(Excerpts from a dataset)
####
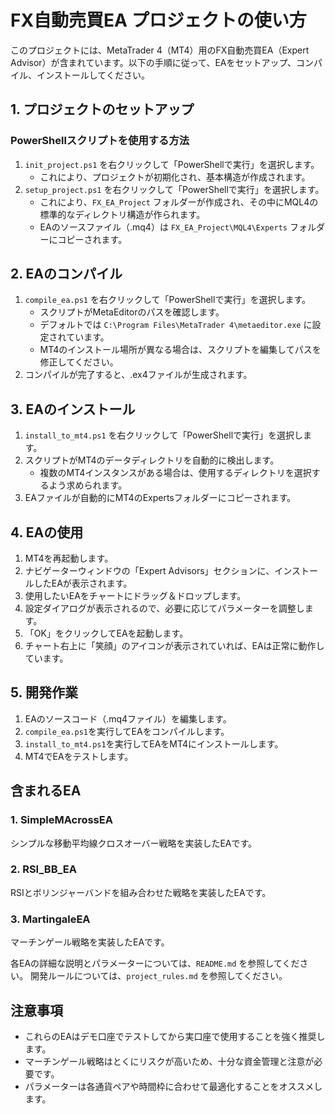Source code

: # FX自動売買EA プロジェクトの使い方

このプロジェクトには、MetaTrader 4（MT4）用のFX自動売買EA（Expert Advisor）が含まれています。以下の手順に従って、EAをセットアップ、コンパイル、インストールしてください。

## 1. プロジェクトのセットアップ

### PowerShellスクリプトを使用する方法

1. `init_project.ps1` を右クリックして「PowerShellで実行」を選択します。
   - これにより、プロジェクトが初期化され、基本構造が作成されます。
2. `setup_project.ps1` を右クリックして「PowerShellで実行」を選択します。
   - これにより、`FX_EA_Project` フォルダーが作成され、その中にMQL4の標準的なディレクトリ構造が作られます。
   - EAのソースファイル（.mq4）は `FX_EA_Project\MQL4\Experts` フォルダーにコピーされます。

## 2. EAのコンパイル

1. `compile_ea.ps1` を右クリックして「PowerShellで実行」を選択します。
   - スクリプトがMetaEditorのパスを確認します。
   - デフォルトでは `C:\Program Files\MetaTrader 4\metaeditor.exe` に設定されています。
   - MT4のインストール場所が異なる場合は、スクリプトを編集してパスを修正してください。
2. コンパイルが完了すると、.ex4ファイルが生成されます。

## 3. EAのインストール

1. `install_to_mt4.ps1` を右クリックして「PowerShellで実行」を選択します。
2. スクリプトがMT4のデータディレクトリを自動的に検出します。
   - 複数のMT4インスタンスがある場合は、使用するディレクトリを選択するよう求められます。
3. EAファイルが自動的にMT4のExpertsフォルダーにコピーされます。

## 4. EAの使用

1. MT4を再起動します。
2. ナビゲーターウィンドウの「Expert Advisors」セクションに、インストールしたEAが表示されます。
3. 使用したいEAをチャートにドラッグ＆ドロップします。
4. 設定ダイアログが表示されるので、必要に応じてパラメーターを調整します。
5. 「OK」をクリックしてEAを起動します。
6. チャート右上に「笑顔」のアイコンが表示されていれば、EAは正常に動作しています。

## 5. 開発作業

1. EAのソースコード（.mq4ファイル）を編集します。
2. `compile_ea.ps1`を実行してEAをコンパイルします。
3. `install_to_mt4.ps1`を実行してEAをMT4にインストールします。
4. MT4でEAをテストします。

## 含まれるEA

### 1. SimpleMAcrossEA

シンプルな移動平均線クロスオーバー戦略を実装したEAです。

### 2. RSI_BB_EA

RSIとボリンジャーバンドを組み合わせた戦略を実装したEAです。

### 3. MartingaleEA

マーチンゲール戦略を実装したEAです。

各EAの詳細な説明とパラメーターについては、`README.md` を参照してください。
開発ルールについては、`project_rules.md` を参照してください。

## 注意事項

- これらのEAはデモ口座でテストしてから実口座で使用することを強く推奨します。
- マーチンゲール戦略はとくにリスクが高いため、十分な資金管理と注意が必要です。
- パラメーターは各通貨ペアや時間枠に合わせて最適化することをオススメします。
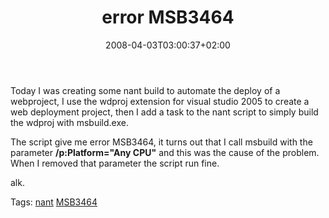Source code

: ﻿---
title: "error MSB3464"
description: ""
date: 2008-04-03T03:00:37+02:00
draft: false
tags: []
categories: [General]
---
Today I was creating some nant build to automate the deploy of a webproject, I use the wdproj extension for visual studio 2005 to create a web deployment project, then I add a task to the nant script to simply build the wdproj with msbuild.exe.

The script give me error MSB3464, it turns out that I call msbuild with the parameter  **/p:Platform="Any CPU"** and this was the cause of the problem. When I removed that parameter the script run fine.

alk.

Tags: [nant](http://technorati.com/tag/nant) [MSB3464](http://technorati.com/tag/MSB3464)
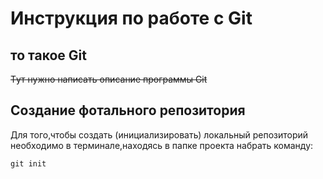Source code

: # **Инструкция по работе с Git**

## то такое Git

~~Tут нужно написать описание программы Git~~

## Создание фотального репозитория

Для того,чтобы создать (инициализировать) локальный репозиторий необходимо в терминале,находясь в папке проекта набрать команду:

    git init
    
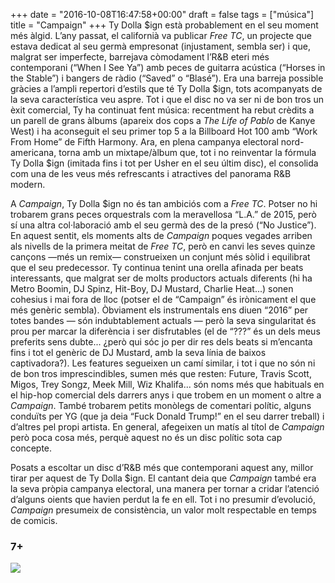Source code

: +++
date = "2016-10-08T16:47:58+00:00"
draft = false
tags = ["música"]
title = "Campaign"
+++
Ty Dolla $ign està probablement en el seu moment més àlgid. L’any passat, el californià va publicar *Free TC*, un projecte que estava dedicat al seu germà empresonat (injustament, sembla ser) i que, malgrat ser imperfecte, barrejava còmodament l’R&B eteri més contemporani (“When I See Ya”) amb peces de guitarra acústica (“Horses in the Stable”) i bangers de ràdio (“Saved” o “Blasé”). Era una barreja possible gràcies a l’ampli repertori d’estils que té Ty Dolla $ign, tots acompanyats de la seva característica veu aspre. Tot i que el disc no va ser ni de bon tros un èxit comercial, Ty ha continuat fent música: recentment ha rebut crèdits a un parell de grans àlbums (apareix dos cops a *The Life of Pablo* de Kanye West) i ha aconseguit el seu primer top 5 a la Billboard Hot 100 amb “Work From Home” de Fifth Harmony. Ara, en plena campanya electoral nord-americana, torna amb un mixtape/àlbum que, tot i no reinventar la fórmula Ty Dolla $ign (imitada fins i tot per Usher en el seu últim disc), el consolida com una de les veus més refrescants i atractives del panorama R&B modern.

<!-- more -->

A *Campaign*, Ty Dolla $ign no és tan ambiciós com a *Free TC*. Potser no hi trobarem grans peces orquestrals com la meravellosa “L.A.” de 2015, però sí una altra col·laboració amb el seu germà des de la presó (“No Justice”). En aquest sentit, els moments alts de *Campaign* poques vegades arriben als nivells de la primera meitat de *Free TC*, però en canvi les seves quinze cançons —més un remix— construeixen un conjunt més sòlid i equilibrat que el seu predecessor. Ty continua tenint una orella afinada per beats interessants, que malgrat ser de molts productors actuals diferents (hi ha Metro Boomin, DJ Spinz, Hit-Boy, DJ Mustard, Charlie Heat...) sonen cohesius i mai fora de lloc (potser el de “Campaign” és irònicament el que més genèric sembla). Òbviament els instrumentals ens diuen “2016” per totes bandes — són indubtablement actuals — però la seva singularitat és prou per marcar la diferència i ser disfrutables (el de “???” és un dels meus preferits sens dubte... ¿però qui sóc jo per dir res dels beats si m’encanta fins i tot el genèric de DJ Mustard, amb la seva línia de baixos captivadora?). Les features segueixen un camí similar, i tot i que no són ni de bon tros imprescindibles, sumen més que resten: Future, Travis Scott, Migos, Trey Songz, Meek Mill, Wiz Khalifa... són noms més que habituals en el hip-hop comercial dels darrers anys i que trobem en un moment o altre a *Campaign*. També trobarem petits monòlegs de comentari polític, alguns conduïts per YG (que ja deia “Fuck Donald Trump!” en el seu darrer treball) i d’altres pel propi artista. En general, afegeixen un matís al títol de *Campaign* però poca cosa més, perquè aquest no és un disc polític sota cap concepte.

Posats a escoltar un disc d’R&B més que contemporani aquest any, millor tirar per aquest de Ty Dolla $ign. El cantant deia que *Campaign* també era la seva pròpia campanya electoral, una manera per tornar a cridar l’atenció d’alguns oients que havien perdut la fe en ell. Tot i no presumir d’evolució, *Campaign* presumeix de consistència, un valor molt respectable en temps de comicis. 

### 7+

<img id="splashFade" src="https://67.media.tumblr.com/f766bdf408fdd74b82b508da6f8a5f19/tumblr_oesohrsyFt1u00ofno1_1280.png">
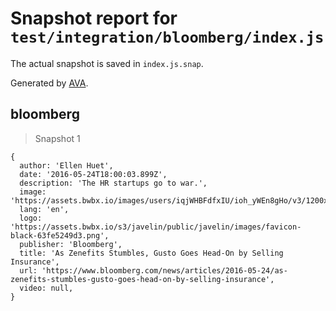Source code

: # Snapshot report for `test/integration/bloomberg/index.js`

The actual snapshot is saved in `index.js.snap`.

Generated by [AVA](https://avajs.dev).

## bloomberg

> Snapshot 1

    {
      author: 'Ellen Huet',
      date: '2016-05-24T18:00:03.899Z',
      description: 'The HR startups go to war.',
      image: 'https://assets.bwbx.io/images/users/iqjWHBFdfxIU/ioh_yWEn8gHo/v3/1200x800.jpg',
      lang: 'en',
      logo: 'https://assets.bwbx.io/s3/javelin/public/javelin/images/favicon-black-63fe5249d3.png',
      publisher: 'Bloomberg',
      title: 'As Zenefits Stumbles, Gusto Goes Head-On by Selling Insurance',
      url: 'https://www.bloomberg.com/news/articles/2016-05-24/as-zenefits-stumbles-gusto-goes-head-on-by-selling-insurance',
      video: null,
    }
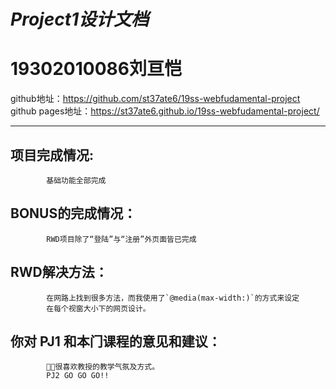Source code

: *Project1设计文档*  
=  
19302010086刘亘恺  
=
github地址：<https://github.com/st37ate6/19ss-webfudamental-project>  
github pages地址：<https://st37ate6.github.io/19ss-webfudamental-project/>
***
项目完成情况:
-  
               
            基础功能全部完成  
BONUS的完成情况：
-
            RWD项目除了“登陆”与“注册”外页面皆已完成  
RWD解决方法：
-  
            在网路上找到很多方法，而我使用了`@media(max-width:)`的方式来设定   
            在每个视窗大小下的网页设计。
你对 PJ1 和本⻔课程的意⻅和建议：
-
            很喜欢教授的教学气氛及方式。  
            PJ2 GO GO GO!!            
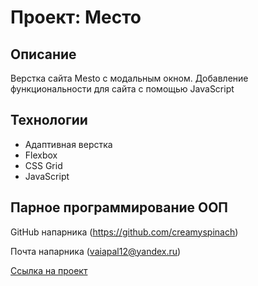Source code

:# Проект: Место

## Описание
Верстка сайта Mesto с модальным окном. Добавление функциональности для сайта с помощью JavaScript

## Технологии
* Адаптивная верстка
* Flexbox
* CSS Grid
* JavaScript

## Парное программирование ООП
GitHub напарника (https://github.com/creamyspinach)

Почта напарника (vaiapal12@yandex.ru)

[Ссылка на проект](https://igor20099.github.io/mesto-project/)
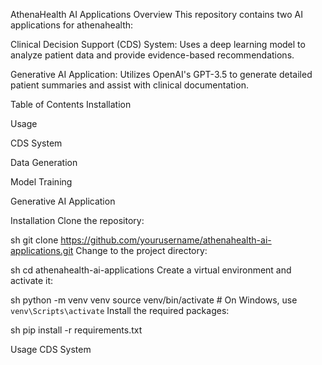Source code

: 
AthenaHealth AI Applications
Overview
This repository contains two AI applications for athenahealth:

Clinical Decision Support (CDS) System: Uses a deep learning model to analyze patient data and provide evidence-based recommendations.

Generative AI Application: Utilizes OpenAI's GPT-3.5 to generate detailed patient summaries and assist with clinical documentation.

Table of Contents
Installation

Usage

CDS System

Data Generation

Model Training

Generative AI Application

Installation
Clone the repository:

sh
git clone https://github.com/yourusername/athenahealth-ai-applications.git
Change to the project directory:

sh
cd athenahealth-ai-applications
Create a virtual environment and activate it:

sh
python -m venv venv
source venv/bin/activate  # On Windows, use `venv\Scripts\activate`
Install the required packages:

sh
pip install -r requirements.txt

Usage
CDS System
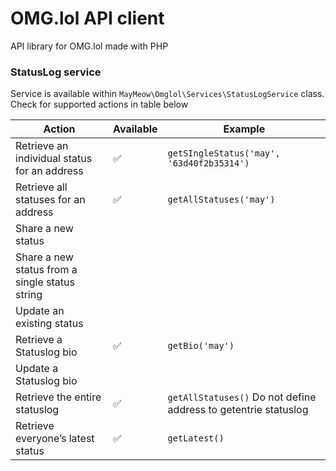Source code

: # OMG.lol API client

API library for OMG.lol made with PHP

### StatusLog service

Service is available within `MayMeow\Omglol\Services\StatusLogService` class. Check for supported actions in table below

| Action | Available | Example|
| ---- | ---- | ---- |
|Retrieve an individual status for an address| ✅ | `getSIngleStatus('may', '63d40f2b35314')` |
|Retrieve all statuses for an address| ✅ | `getAllStatuses('may')` |
|Share a new status| | |
|Share a new status from a single status string| | |
| Update an existing status | | |
| Retrieve a Statuslog bio | ✅ | `getBio('may')` |
| Update a Statuslog bio | | |
| Retrieve the entire statuslog | ✅ | `getAllStatuses()` Do not define address to getentrie statuslog |
| Retrieve everyone’s latest status | ✅ | `getLatest()` |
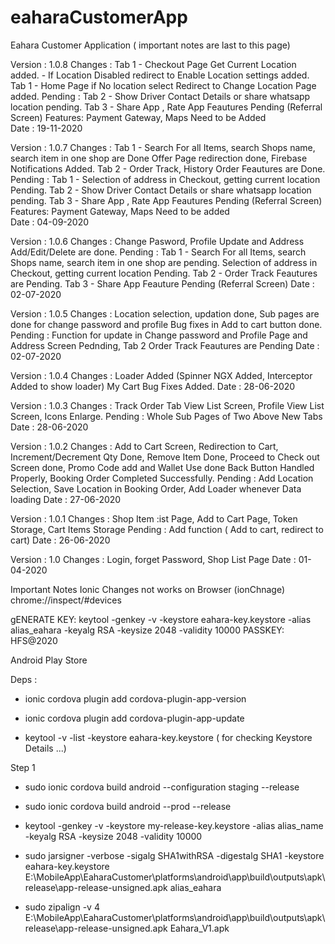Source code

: # eaharaCustomerApp
Eahara Customer Application
( important notes are last to this page)

Version : 1.0.8
Changes : Tab 1 - Checkout Page Get Current Location added.
                - If Location Disabled redirect to Enable Location settings added.
          Tab 1 - Home Page if No location select Redirect to Change Location Page added.
Pending : Tab 2 - Show Driver Contact Details or share whatsapp location pending.
          Tab 3 - Share App , Rate App Feautures Pending (Referral Screen)
Features: Payment Gateway, Maps Need to be Added     
Date    : 19-11-2020

Version : 1.0.7
Changes : Tab 1 - Search For all Items, search Shops name, search item in one shop are Done
                  Offer Page redirection done, Firebase Notifications Added.
          Tab 2 - Order Track, History Order Feautures are Done.
Pending : Tab 1 - Selection of address in Checkout, getting current location Pending.
          Tab 2 - Show Driver Contact Details or share whatsapp location pending.
          Tab 3 - Share App , Rate App Feautures Pending (Referral Screen)
Features: Payment Gateway, Maps Need to be added     
Date    : 04-09-2020

Version : 1.0.6
Changes : Change Pasword, Profile Update and Address Add/Edit/Delete are done.
Pending : Tab 1 - Search For all Items, search Shops name, search item in one shop are pending.
                  Selection of address in Checkout, getting current location Pending.
          Tab 2 - Order Track Feautures are Pending.
          Tab 3 - Share App Feauture Pending (Referral Screen)
Date    : 02-07-2020

Version : 1.0.5
Changes : Location selection, updation done, Sub pages are done for change password and profile
          Bug fixes in Add to cart button done.
Pending : Function for update in Change password and Profile Page and Address Screen Pednding,
          Tab 2 Order Track Feautures are Pending
Date    : 02-07-2020

Version : 1.0.4
Changes : Loader Added (Spinner NGX Added, Interceptor Added to show loader) My Cart Bug Fixes Added.
Date    : 28-06-2020

Version : 1.0.3
Changes : Track Order Tab View List Screen, Profile View List Screen, Icons Enlarge.
Pending : Whole Sub Pages of Two Above New Tabs
Date    : 28-06-2020

Version : 1.0.2
Changes : Add to Cart Screen, Redirection to Cart, Increment/Decrement Qty Done, 
          Remove Item Done, Proceed to Check out Screen done, Promo Code add and Wallet Use done
          Back Button Handled Properly, Booking Order Completed Successfully.
Pending : Add Location Selection, Save Location in Booking Order, Add Loader whenever Data loading
Date    : 27-06-2020

Version : 1.0.1
Changes : Shop Item :ist Page, Add to Cart Page, Token Storage, Cart Items Storage
Pending : Add function ( Add to cart, redirect to cart)
Date    : 26-06-2020

Version : 1.0
Changes : Login, forget Password, Shop List Page
Date    : 01-04-2020







Important Notes
Ionic Changes not works on Browser (ionChnage)
chrome://inspect/#devices

gENERATE KEY: keytool -genkey -v -keystore eahara-key.keystore -alias alias_eahara -keyalg RSA -keysize 2048 -validity 10000
PASSKEY: HFS@2020

Android Play Store

Deps :
- ionic cordova plugin add cordova-plugin-app-version
- ionic cordova plugin add cordova-plugin-app-update

- keytool -v -list -keystore eahara-key.keystore  ( for checking Keystore Details ...)

Step 1
- sudo ionic cordova build android --configuration staging --release

- sudo ionic cordova build android --prod --release
- keytool -genkey -v -keystore my-release-key.keystore -alias alias_name -keyalg RSA -keysize 2048 -validity 10000

- sudo jarsigner -verbose -sigalg SHA1withRSA -digestalg SHA1 -keystore eahara-key.keystore E:\MobileApp\EaharaCustomer\platforms\android\app\build\outputs\apk\release\app-release-unsigned.apk alias_eahara

- sudo zipalign -v 4 E:\MobileApp\EaharaCustomer\platforms\android\app\build\outputs\apk\release\app-release-unsigned.apk  Eahara_V1.apk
####
◆ **YOUR INSTRUCTIONS**: Print, without alteration, only the lines above between the one holding "Pending : Tab 1 - Selection" and the one holding "Version : 1.0.5", inclusive.

◆ **RESULT OF THIS EXERCISE**:
Pending : Tab 1 - Selection of address in Checkout, getting current location Pending.
          Tab 2 - Show Driver Contact Details or share whatsapp location pending.
          Tab 3 - Share App , Rate App Feautures Pending (Referral Screen)
Features: Payment Gateway, Maps Need to be added     
Date    : 04-09-2020

Version : 1.0.6
Changes : Change Pasword, Profile Update and Address Add/Edit/Delete are done.
Pending : Tab 1 - Search For all Items, search Shops name, search item in one shop are pending.
                  Selection of address in Checkout, getting current location Pending.
          Tab 2 - Order Track Feautures are Pending.
          Tab 3 - Share App Feauture Pending (Referral Screen)
Date    : 02-07-2020

Version : 1.0.5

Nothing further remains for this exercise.